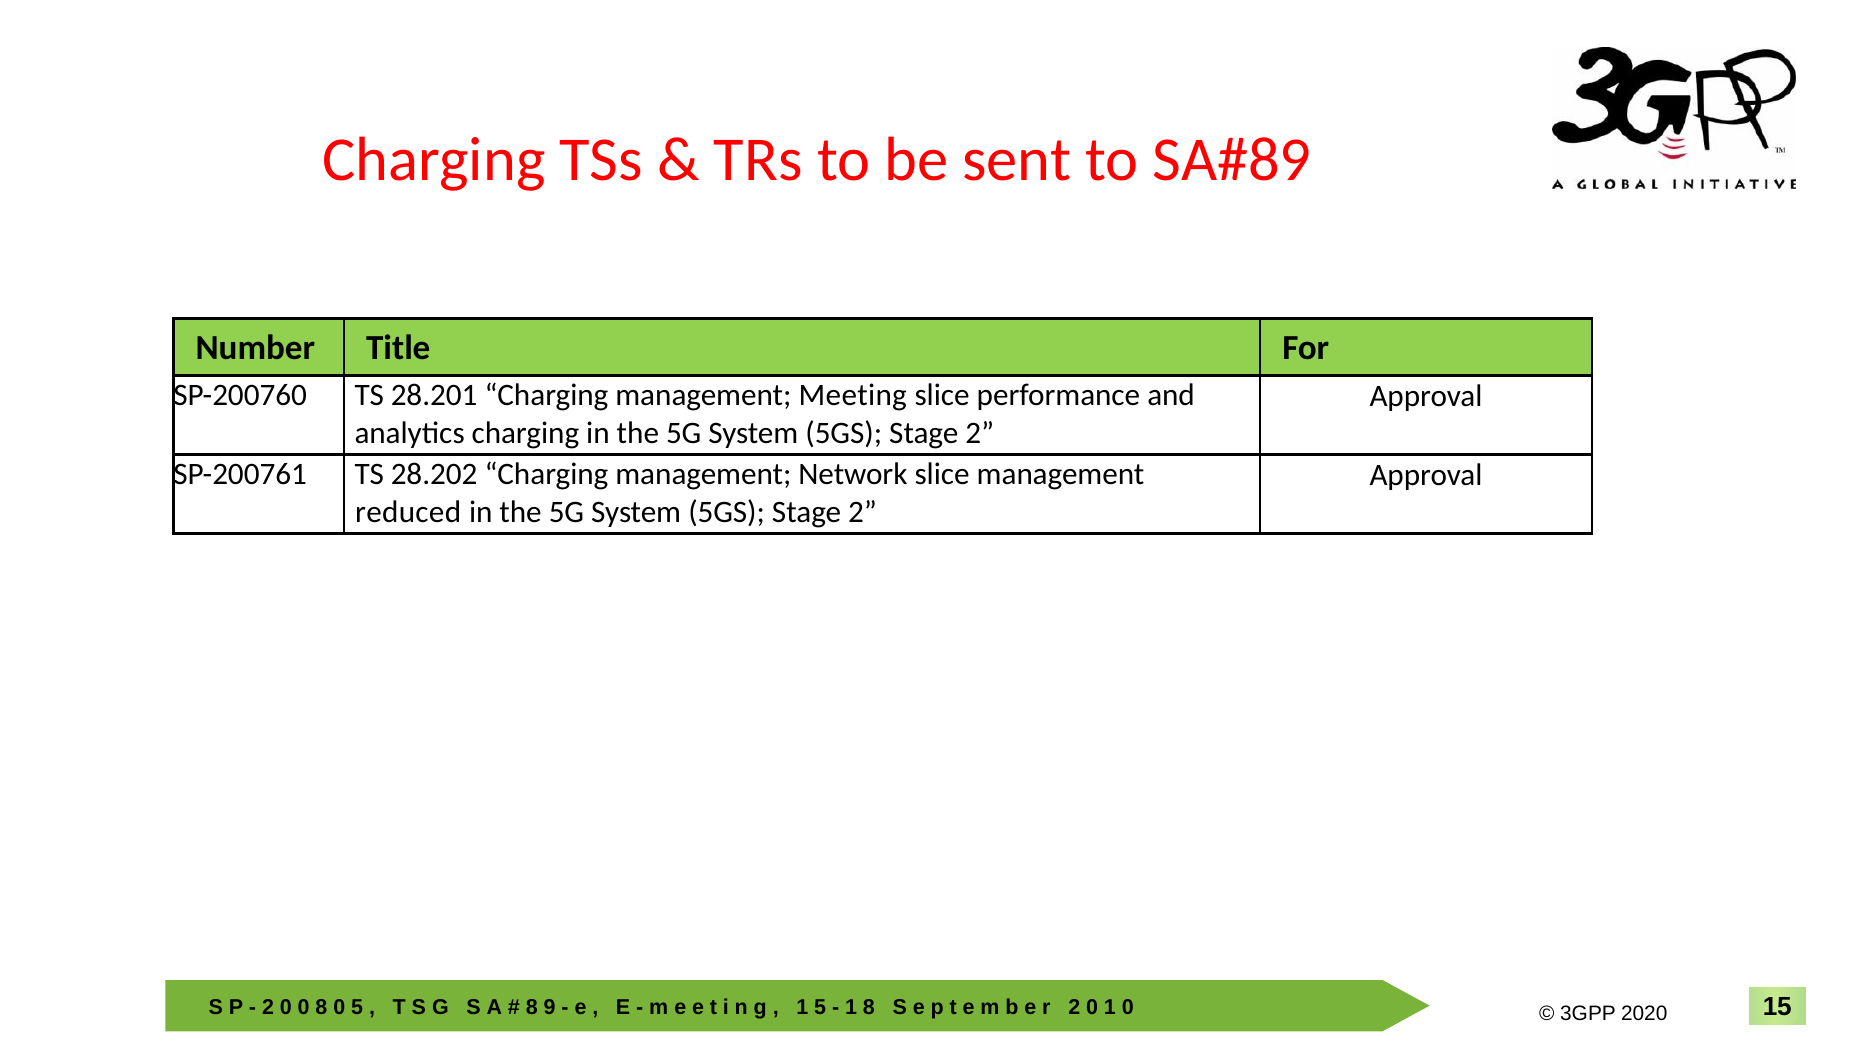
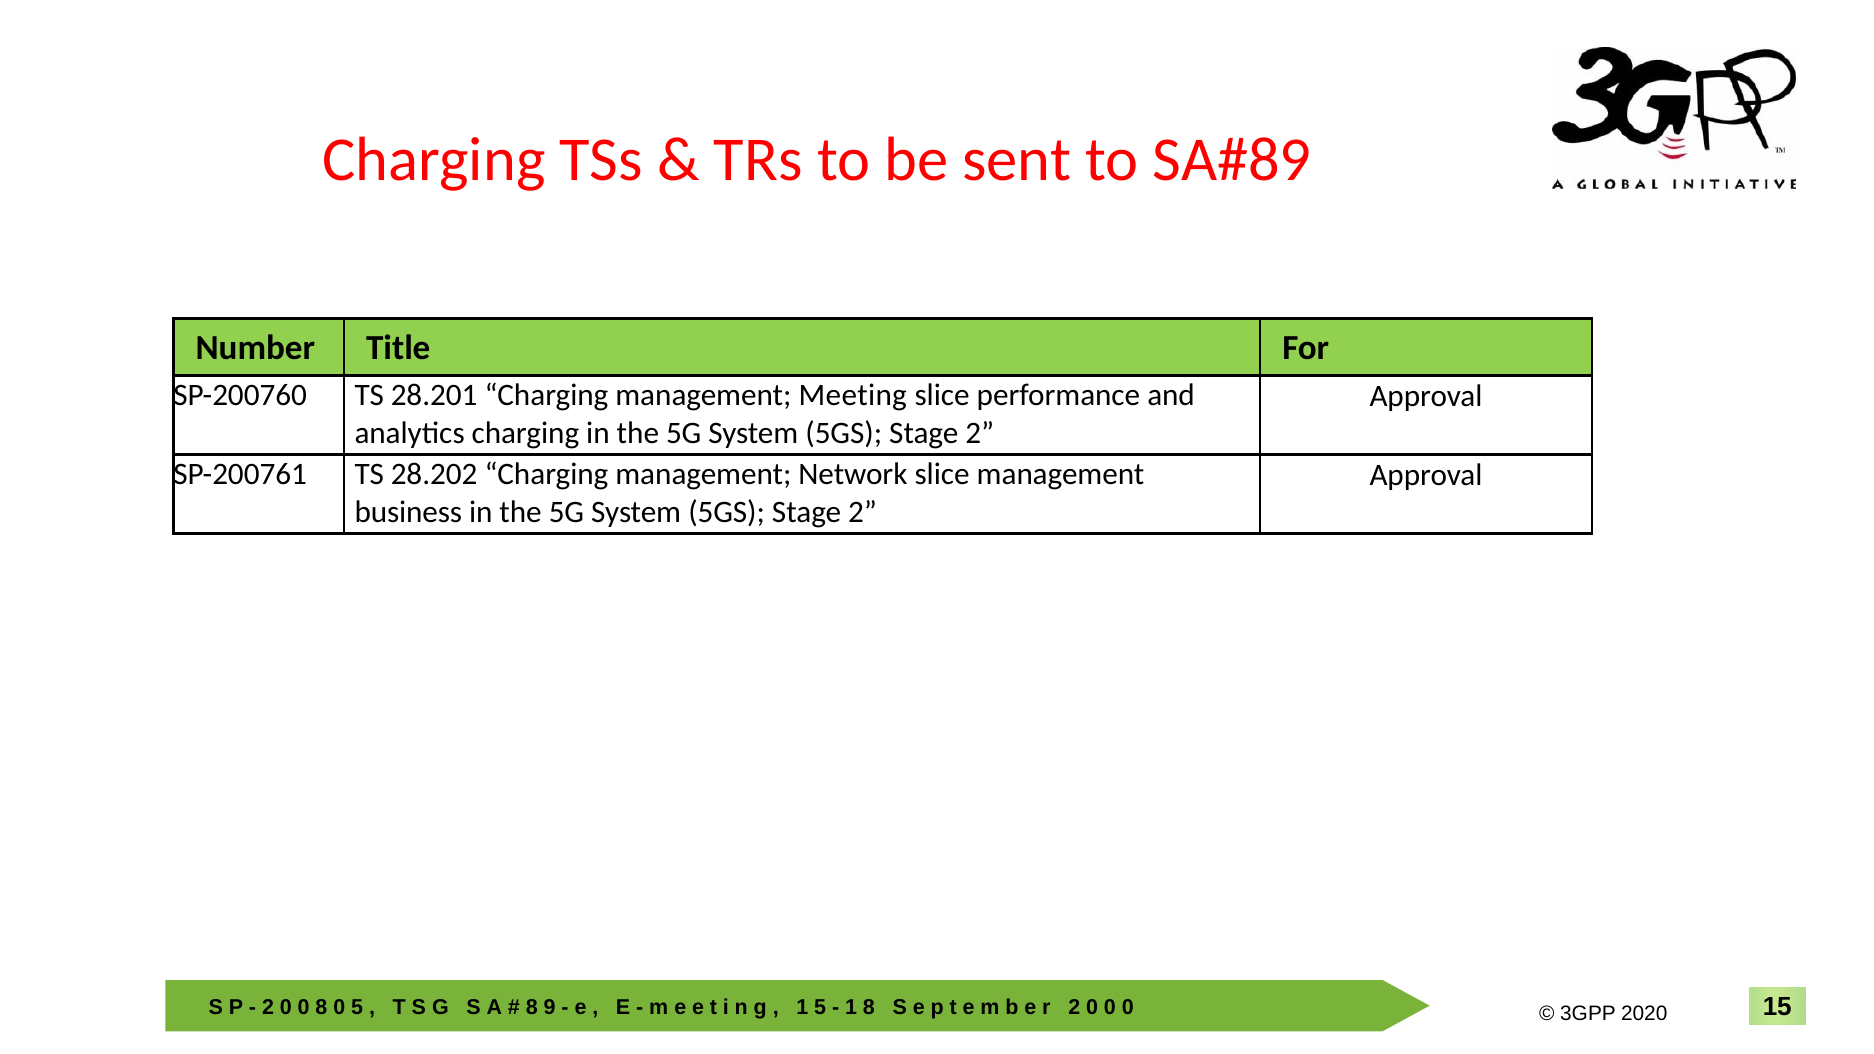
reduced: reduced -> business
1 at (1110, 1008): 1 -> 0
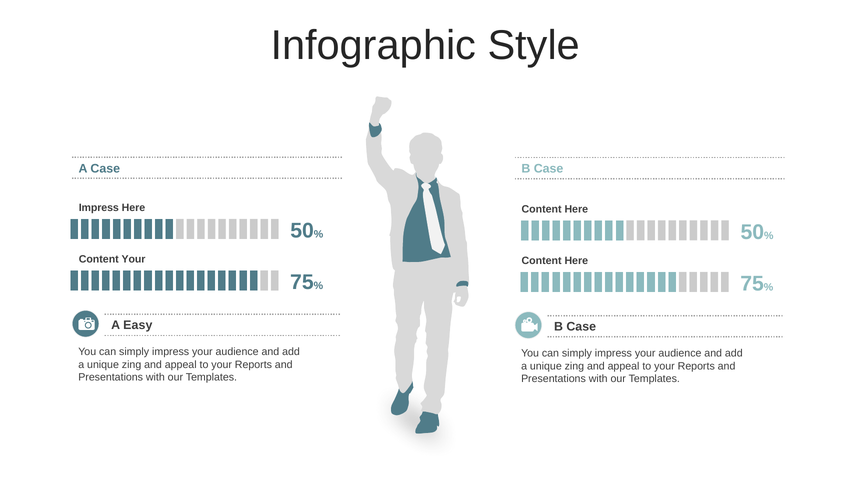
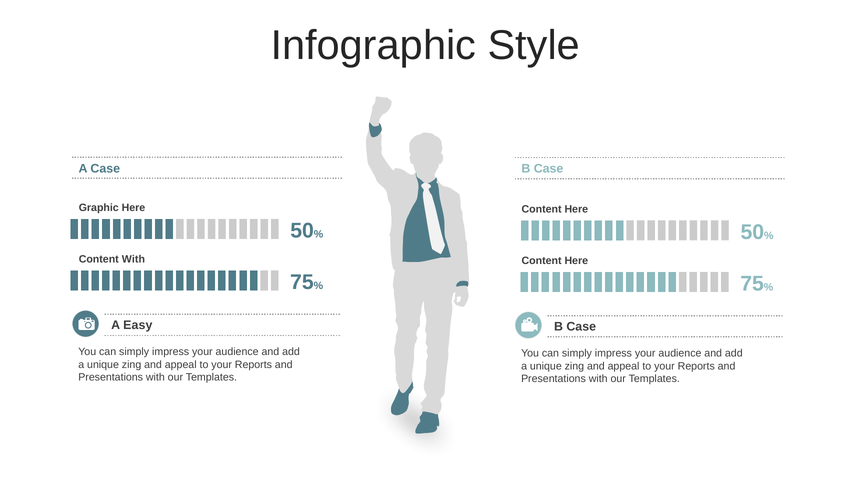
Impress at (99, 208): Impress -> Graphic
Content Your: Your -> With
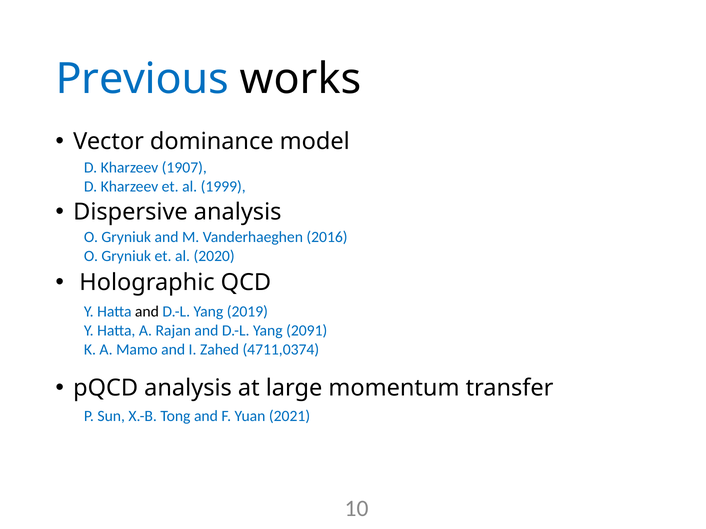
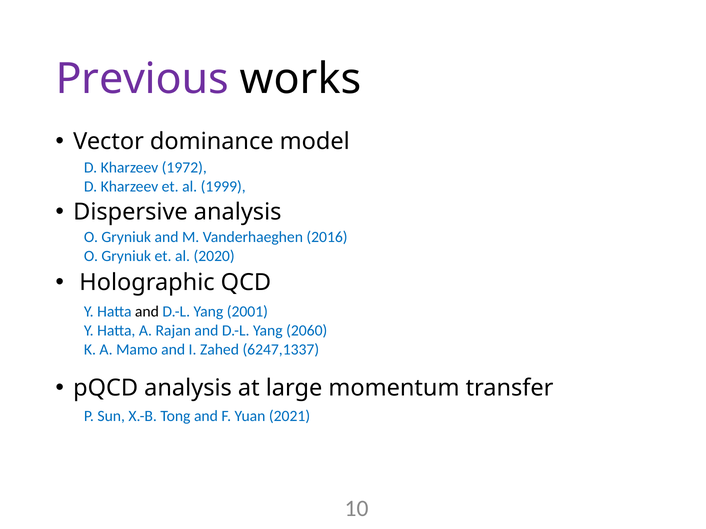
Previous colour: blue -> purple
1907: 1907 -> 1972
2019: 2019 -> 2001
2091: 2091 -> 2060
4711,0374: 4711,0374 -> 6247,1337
■ ■ ■ ■ ■ ■ ■
What you have to do → Write out every line beneath the pictures in all the items above, unchanged and in order, and leave the pictures out.

Response →
reduced: reduced -> business
1 at (1110, 1008): 1 -> 0
Impress at (99, 208): Impress -> Graphic
Content Your: Your -> With
Previous colour: blue -> purple
1907: 1907 -> 1972
2019: 2019 -> 2001
2091: 2091 -> 2060
4711,0374: 4711,0374 -> 6247,1337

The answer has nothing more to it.